Segment Start: DATA PROVIDED
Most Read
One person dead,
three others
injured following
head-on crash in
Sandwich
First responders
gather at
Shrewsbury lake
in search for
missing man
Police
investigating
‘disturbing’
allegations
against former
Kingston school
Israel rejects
Segment End: DATA PROVIDED
— TASK DESCRIPTION —
Using the same words as the original, repeat the records above.

— ANSWER FOR THIS EXERCISE —
Most Read
One person dead,
three others
injured following
head-on crash in
Sandwich
First responders
gather at
Shrewsbury lake
in search for
missing man
Police
investigating
‘disturbing’
allegations
against former
Kingston school
Israel rejects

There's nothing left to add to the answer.